The Police Superintendents’ Association (PSA) has announced that it will be furthering its work to support disabled people within the Police Service with the introduction of a key representative on their policy-making team.
The Association represents Superintendents and Chief Superintendents in 47 police forces – the 43 Home Office forces, British Transport Police, Civil Nuclear Constabulary, Isle of Man Constabulary, and the Bermuda Police Service.
It is led by a team of national officers, supported by a National Executive Committee (NEC), which is made up of elected representatives from members across the forces, who come together to inform policy-making.
Reserved seats are held on the NEC to represent members from under-represented groups. To date, these seats have represented the areas of gender, BAME and LGBT+. Now, a fourth seat will be added to the NEC to represent disabled members and to help the Association’s work to look at issues surrounding disability across the entire Service.
PSA President Paul Griffiths announced this news the Association’s annual conference held last week, and explains; “A crucial part of our work is around valuing difference. We strive to be a powerful, influential voice within policing, and an important part of this is to support and further work underway to make our Service more representative of the communities we serve.
“The reserve members on our NEC provide us with such valuable insight into the issues addressing colleagues, and provide us with a detailed, real-time snapshot of challenges and opportunities across the entire Service. Disability is a protected characteristic that often does not receive the attention it deserves within policing and we’re keen to address this through the introduction of this new post.
“I’m delighted to say that we received unanimous support for the proposal and we will be looking to elect a member into this post in the early part of next year.”
Rob Gurney, President of the Disabled Police Association said, “I am absolutely delighted the PSA has chosen to recognise the contribution people with disabilities make to policing across England and Wales.
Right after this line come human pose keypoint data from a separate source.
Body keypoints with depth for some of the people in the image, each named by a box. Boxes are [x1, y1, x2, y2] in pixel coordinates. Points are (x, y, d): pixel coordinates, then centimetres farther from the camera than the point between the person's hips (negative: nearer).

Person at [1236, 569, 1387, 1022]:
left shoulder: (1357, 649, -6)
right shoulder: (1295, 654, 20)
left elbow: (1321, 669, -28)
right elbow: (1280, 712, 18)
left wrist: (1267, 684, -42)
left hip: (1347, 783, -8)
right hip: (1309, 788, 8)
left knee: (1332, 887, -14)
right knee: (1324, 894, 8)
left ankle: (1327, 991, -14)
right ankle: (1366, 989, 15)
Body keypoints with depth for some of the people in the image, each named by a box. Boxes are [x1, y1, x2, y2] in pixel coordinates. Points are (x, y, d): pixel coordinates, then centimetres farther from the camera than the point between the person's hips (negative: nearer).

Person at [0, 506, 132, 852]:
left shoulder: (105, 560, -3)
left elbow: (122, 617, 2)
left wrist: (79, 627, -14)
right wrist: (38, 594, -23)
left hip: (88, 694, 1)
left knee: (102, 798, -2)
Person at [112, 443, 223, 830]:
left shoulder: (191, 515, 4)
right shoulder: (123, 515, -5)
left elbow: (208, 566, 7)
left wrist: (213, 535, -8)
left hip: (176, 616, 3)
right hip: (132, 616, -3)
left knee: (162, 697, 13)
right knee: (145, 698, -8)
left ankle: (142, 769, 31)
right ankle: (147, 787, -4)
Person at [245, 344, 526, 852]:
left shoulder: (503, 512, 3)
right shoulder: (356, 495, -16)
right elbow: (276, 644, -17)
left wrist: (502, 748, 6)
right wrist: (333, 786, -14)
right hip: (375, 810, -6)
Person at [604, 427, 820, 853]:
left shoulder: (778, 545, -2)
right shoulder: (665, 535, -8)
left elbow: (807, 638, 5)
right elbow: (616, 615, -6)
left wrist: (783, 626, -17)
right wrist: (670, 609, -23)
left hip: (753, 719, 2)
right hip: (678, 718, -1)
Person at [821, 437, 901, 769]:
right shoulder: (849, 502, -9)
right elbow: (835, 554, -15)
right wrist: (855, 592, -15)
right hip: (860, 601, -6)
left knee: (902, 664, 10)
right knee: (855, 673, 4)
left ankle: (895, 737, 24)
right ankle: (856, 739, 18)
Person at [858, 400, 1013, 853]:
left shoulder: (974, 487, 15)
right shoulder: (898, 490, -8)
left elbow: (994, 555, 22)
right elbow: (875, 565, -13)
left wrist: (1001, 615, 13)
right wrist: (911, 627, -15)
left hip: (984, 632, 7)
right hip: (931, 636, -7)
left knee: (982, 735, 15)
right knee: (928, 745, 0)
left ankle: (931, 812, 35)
A reserved seat for disability on the national executive committee demonstrates the on-going commitment of the PSA towards promoting a service that is truly representative of all the communities it serves.
“PSA members provide the strategic leadership that is essential in influencing and implementing change and this new representation offers an exciting opportunity for the views of people with disabilities to be considered when these critical decisions are made.
“We are grateful that the PSA have been the first national police association to show this commitment and work with us to give disability in policing the recognition and support it deserves.”